PROBLEM DETAILS:
Please repeat the entries below with "pie chart" swapped for "donut chart" everywhere it occurs, leaving everything else unchanged. Leave the pictures out of your version.

Data visualization images:
--- START ---

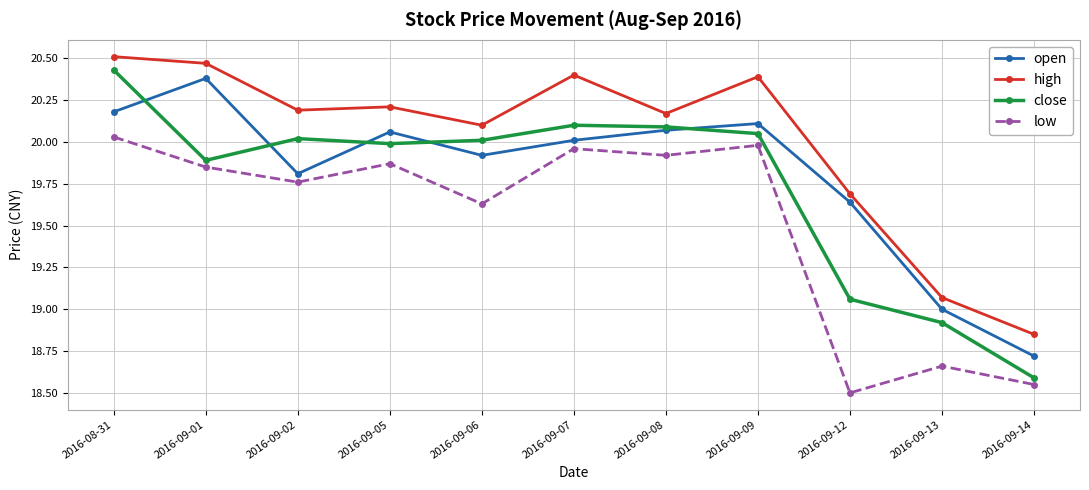

What is the difference between the open values at 2016-09-05 and 2016-09-12?

0.4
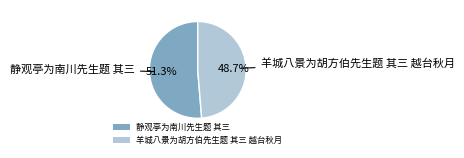

How many segments does this pie chart have?

2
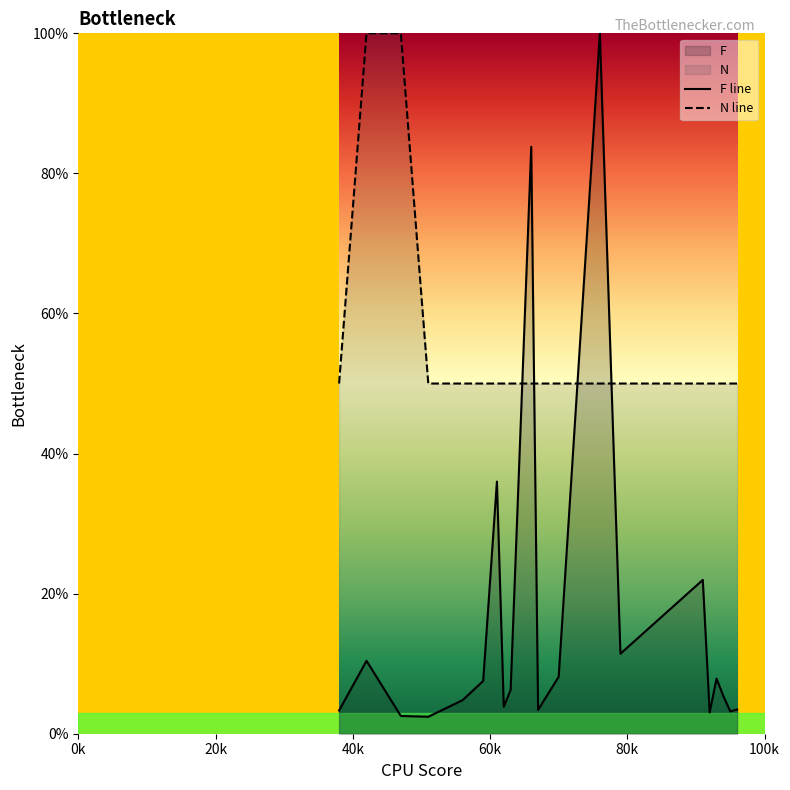

Reading left to right, extract all data points from this chart.

F line: 3.3	10.4	2.5	2.4	4.8	7.5	36.0	3.9	6.3	83.8	3.4	8.1	100.0	11.4	22.0	3.0	7.9	5.4	3.2	3.5
N line: 50.0	100.0	100.0	50.0	50.0	50.0	50.0	50.0	50.0	50.0	50.0	50.0	50.0	50.0	50.0	50.0	50.0	50.0	50.0	50.0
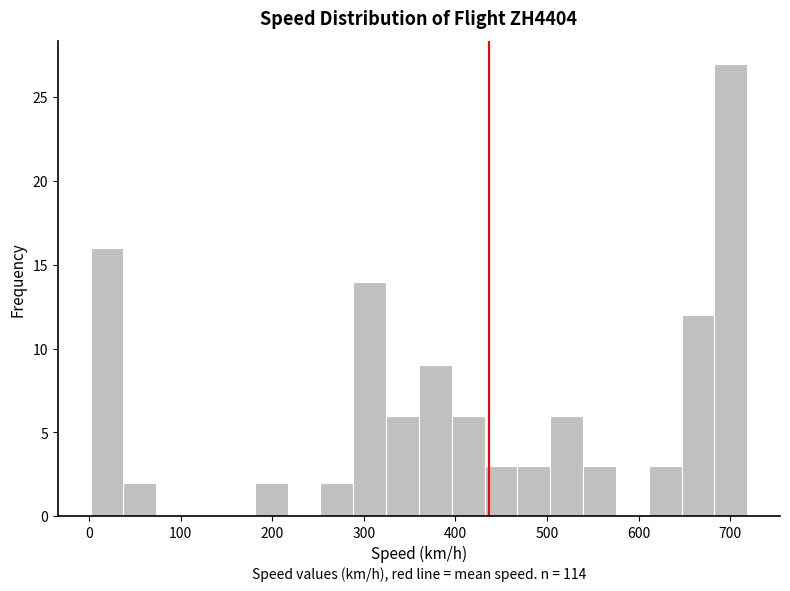

Around what value on the x-axis is the tallest bar? Give the approximate position of its centre, as read against the axis.

700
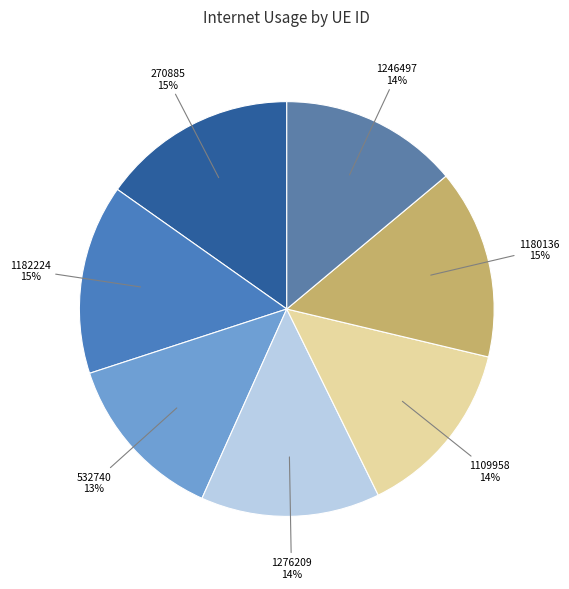

How many segments does this pie chart have?

7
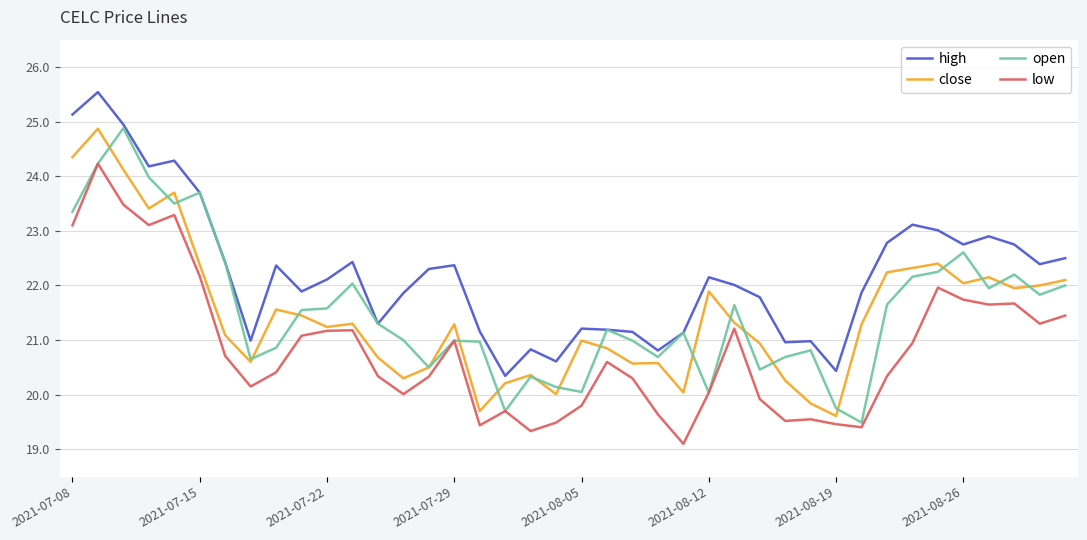

What is the maximum value shown in the chart?

25.5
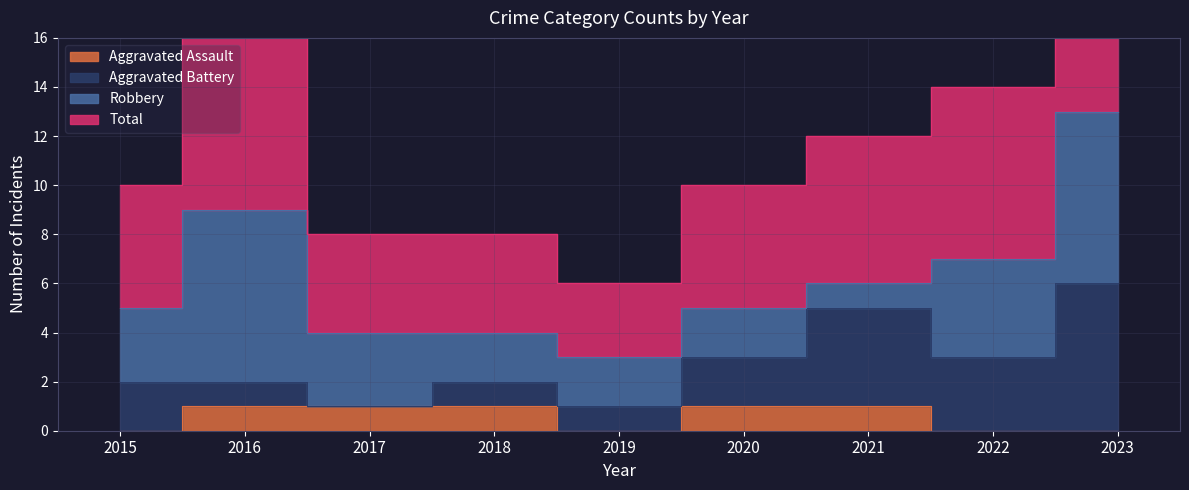

Does the chart display data point markers on the line(s)?

No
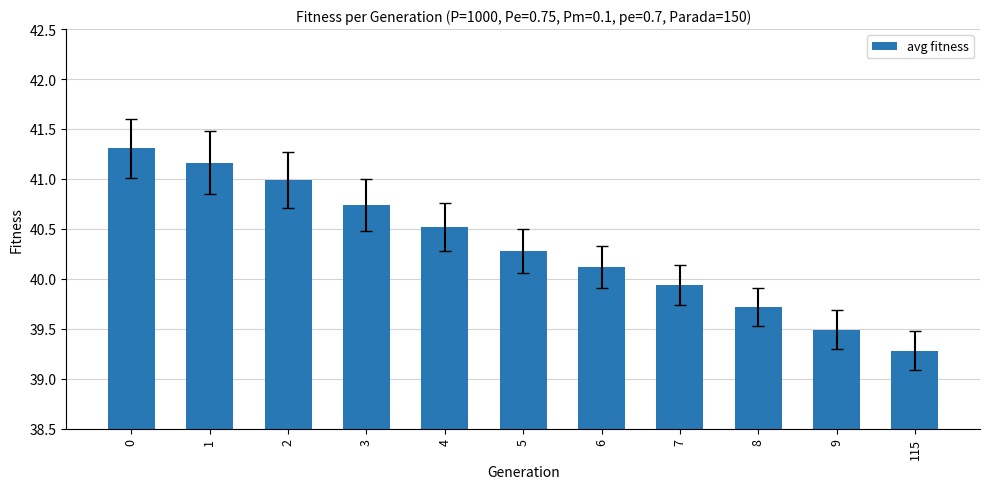

List the labels in order of value, smallest first.

115, 9, 8, 7, 6, 5, 4, 3, 2, 1, 0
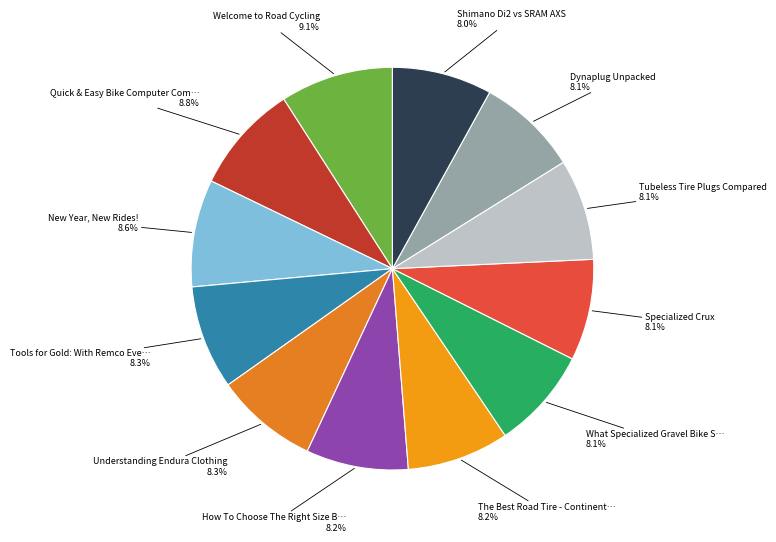

How many slices are in this pie chart?

12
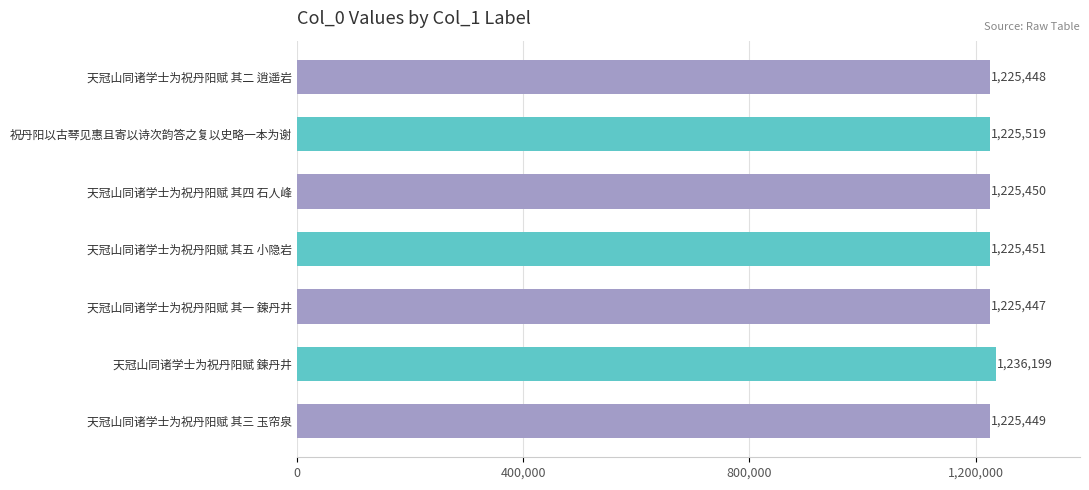

How many distinct data groups are displayed?

1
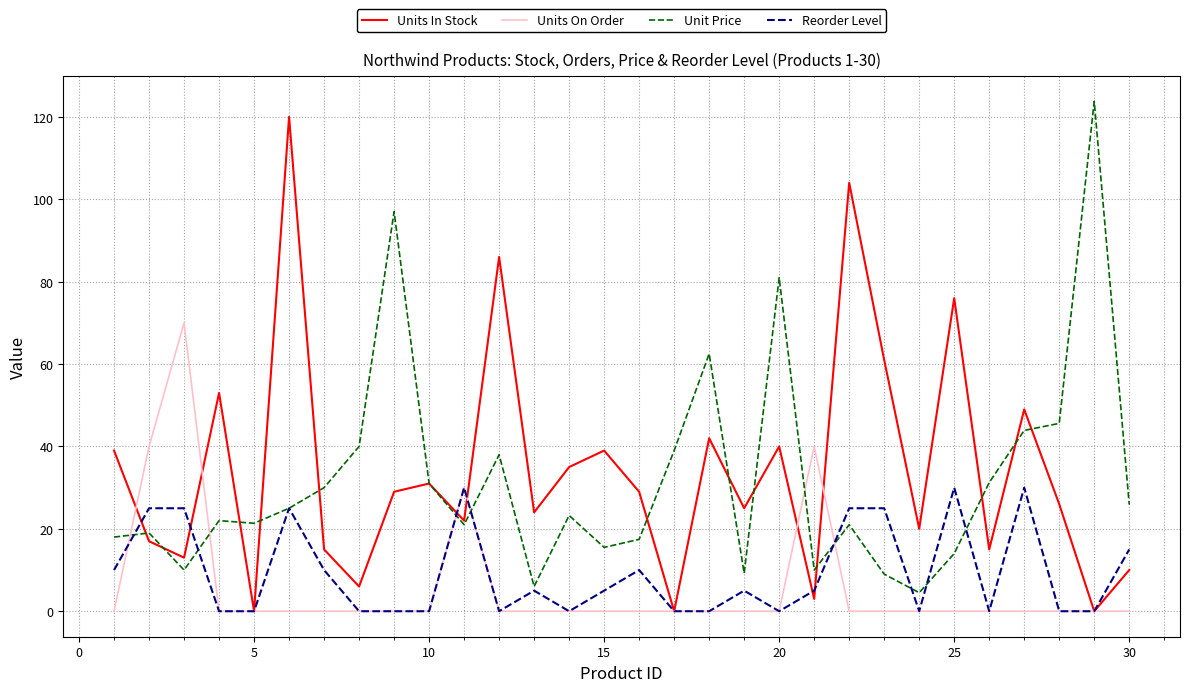

What are all the series names shown in the legend?

Units In Stock, Units On Order, Unit Price, Reorder Level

--- END ---

PROBLEM SOLUTION:
What is the difference between the open values at 2016-09-05 and 2016-09-12?

0.4

How many segments does this donut chart have?

2

Reading left to right, extract all data points from this chart.

F line: 3.3	10.4	2.5	2.4	4.8	7.5	36.0	3.9	6.3	83.8	3.4	8.1	100.0	11.4	22.0	3.0	7.9	5.4	3.2	3.5
N line: 50.0	100.0	100.0	50.0	50.0	50.0	50.0	50.0	50.0	50.0	50.0	50.0	50.0	50.0	50.0	50.0	50.0	50.0	50.0	50.0

Around what value on the x-axis is the tallest bar? Give the approximate position of its centre, as read against the axis.

700

How many segments does this donut chart have?

7

What is the maximum value shown in the chart?

25.5

Does the chart display data point markers on the line(s)?

No

List the labels in order of value, smallest first.

115, 9, 8, 7, 6, 5, 4, 3, 2, 1, 0

How many slices are in this donut chart?

12

How many distinct data groups are displayed?

1

What are all the series names shown in the legend?

Units In Stock, Units On Order, Unit Price, Reorder Level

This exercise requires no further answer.